DVD Review: ‘New Girlfriend’

★★★☆☆

Having continued his fascination with the secrets and lies that act as an ostensibly dormant undercurrent to everyday life with recent films such as In the House (2012) and Jeune & Jolie (2013) – the latter of which this shares a sexuality-based topic – François Ozon returns with The New Girlfriend (2015), an audacious but somewhat insubstantial drama featuring a French actor as you’ve never seen him before. Based on the short story collection by Ruth Rendell, The New Girlfriend and Other Stories – though given its own ‘Ozonian’ twist – the film sees Anaïs Demoustier playing Claire, a women who, after the death of her best friend, vows to watch over her child and husband David (Romain Duris).

Whilst battling through her distressed state of mind, Claire’s burgeoning relationship with David takes a confusing turn after she makes a startling discovery: in the wake of overwhelming grief, he has reinstated his passion for wearing women’s clothing. Initially donning his late wife’s attire to provide his newborn daughter with the maternal and feminine presence she now lacks, David soon begins both losing himself in his newfound persona – who he soon calls Virginia, and intoxicating Claire in the process, with the two gradually bonding over more than just couture, which puts a strain on her marriage to Gilles (Raphaël Personnaz).

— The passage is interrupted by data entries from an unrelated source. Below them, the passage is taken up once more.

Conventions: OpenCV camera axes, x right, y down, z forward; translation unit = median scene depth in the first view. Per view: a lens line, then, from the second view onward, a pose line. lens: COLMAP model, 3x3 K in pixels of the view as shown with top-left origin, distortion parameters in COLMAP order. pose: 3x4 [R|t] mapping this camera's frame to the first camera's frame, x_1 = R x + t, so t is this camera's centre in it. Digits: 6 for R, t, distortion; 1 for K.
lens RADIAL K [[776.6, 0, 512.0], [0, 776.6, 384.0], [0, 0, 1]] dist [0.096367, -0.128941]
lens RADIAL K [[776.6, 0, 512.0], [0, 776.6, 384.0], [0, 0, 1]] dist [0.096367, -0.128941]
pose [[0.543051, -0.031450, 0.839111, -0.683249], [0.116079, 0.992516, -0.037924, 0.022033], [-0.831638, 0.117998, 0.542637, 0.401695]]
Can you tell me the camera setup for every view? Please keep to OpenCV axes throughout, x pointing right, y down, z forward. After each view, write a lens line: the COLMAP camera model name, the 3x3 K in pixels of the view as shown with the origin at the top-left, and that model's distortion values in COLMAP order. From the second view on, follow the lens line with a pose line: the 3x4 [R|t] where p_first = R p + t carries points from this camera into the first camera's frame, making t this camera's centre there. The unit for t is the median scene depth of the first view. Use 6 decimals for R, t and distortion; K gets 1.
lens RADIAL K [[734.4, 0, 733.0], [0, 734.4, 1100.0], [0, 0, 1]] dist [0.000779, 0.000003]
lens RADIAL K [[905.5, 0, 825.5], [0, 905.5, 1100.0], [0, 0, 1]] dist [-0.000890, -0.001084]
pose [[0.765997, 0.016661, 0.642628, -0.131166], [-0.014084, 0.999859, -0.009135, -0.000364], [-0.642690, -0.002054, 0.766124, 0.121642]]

A plot that, say, in the hands of Hitchcock would have made for deliciously macabre melodrama, The New Girlfriend is an interesting curio from a prolific filmmaker who, since the early nineties, has continued to probe societal mores and sexual identity to mostly astute effect. Eradicating the thriller aspects of Rendell’s original story for a more playful approach entrenched in camp, Ozon mounts this complex study of longing and suppressed desire as less an all-out comedy and more a psychosexual dalliance, suppressing most opportunities for milking the material of its easy laughs. As the bereft-cum-liberated David, Duris gives one of his finest performances, fully convincing as both a conflicted men and glamorous woman caught in a straight love affair. It’s with Ozon’s clear desire to dispel the cliché that cross-dressing automatically equates to homosexuality that he begins to stumble over himself, over-egging an already complex plot with musings over gender roles and relationship quandaries that rarely amount to the heft he clearly believes they have. Still, with the recent passing of Rendell still fresh in the memory, what the filmmaker achieves is bringing back to consciousness a unique literary voice whose work deserves further adaptations.